Consistent with a previously published report, the 3 IL-13–producing cell lines that we examined expressed a range of IL-13 levels, from 85 to 300 pg/mL5 (Figure 1). The HD-MYZ cells did not secrete IL-13. None of the 40 serum samples that were obtained from healthy donors contained detectable levels of IL-13 (Figure 1). Subsequently, sera from 108 patients with newly diagnosed HD were examined. Of these patients, 70% had nodular sclerosis histology, and 36% had stage III or IV disease (Table1). Thirty-one patients (28%) had B symptoms. Eleven (10%) of the 108 serum samples contained detectable levels of IL-13 (Figure 1). In all 11 cases, IL-13 levels were at least 30 pg/mL (range, 34 to 82 pg/mL). The 3 patients with the highest IL-13 levels had nodular sclerosis histology; 2 had stage IIA disease, and one had stage IIB disease. IL-13 levels did not correlate with gender, disease stage, histological subtype, disease bulk, or presence of extranodal involvement. This lack of correlation may simply be due to the small number of patients who were found to have elevated serum IL-13 levels. There was a trend for a higher percentage of patients with B symptoms to have elevated IL-13 levels (45.8% vs 26.8%), but this difference was not statistically significant (χ²test). Of the 11 newly diagnosed patients who had elevated levels of IL-13, only one patient experienced disease progression, 4 months after completing therapy for stage IIB bulky mixed-cellularity disease. Interestingly, 2 of 12 patients with lymphocyte-predominant HD had elevated serum IL-13 levels.
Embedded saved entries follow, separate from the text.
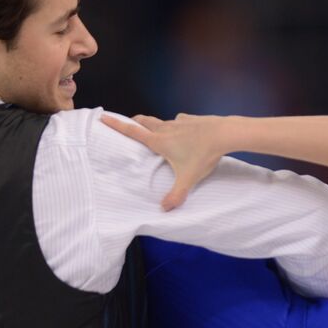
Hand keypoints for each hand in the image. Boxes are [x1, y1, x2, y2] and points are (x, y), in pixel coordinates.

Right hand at [98, 112, 229, 210]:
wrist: (224, 133)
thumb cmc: (202, 155)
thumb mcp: (188, 179)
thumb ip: (176, 195)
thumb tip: (164, 209)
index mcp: (159, 141)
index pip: (132, 132)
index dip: (116, 125)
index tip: (103, 118)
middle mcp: (166, 129)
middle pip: (144, 122)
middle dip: (134, 122)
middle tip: (128, 124)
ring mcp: (179, 121)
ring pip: (161, 121)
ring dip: (155, 125)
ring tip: (156, 133)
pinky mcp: (191, 119)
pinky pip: (179, 121)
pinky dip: (176, 125)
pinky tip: (184, 131)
These data are in contrast with a previously published report that showed that IL-13 mRNA expression was limited to primary H/RS cells of the classic type.6 The source of IL-13 in the 2 patients with lymphocyte-predominant HD is not known (tissue blocks are not available to perform in situ hybridization of IL-13 mRNA), although the possibility of IL-13 being produced by the malignant cells cannot be ruled out.

We also studied IL-13 levels in serum samples from 31 patients with relapsed HD. All samples were collected at the time of active disease and before therapy was started. In this group, 28 patients had nodular sclerosis histology, and 3 had unclassified histologies. Five (16%) of 31 patients had elevated IL-13 levels; 3 had stage II disease, and 2 had stage III disease. Only one had B symptoms. The median serum IL-13 level was 46 pg/mL (range, 42 to 48 pg/mL).

Although the number of patients with elevated IL-13 levels was small, this does not rule out the possibility that the majority of the patients may have had clinically significant IL-13 levels at the site of disease. Our data confirm the potential clinical relevance of IL-13 in patients with HD and warrant further exploration of novel therapeutic strategies to examine the clinical significance of the IL-13 survival loop in patients with HD.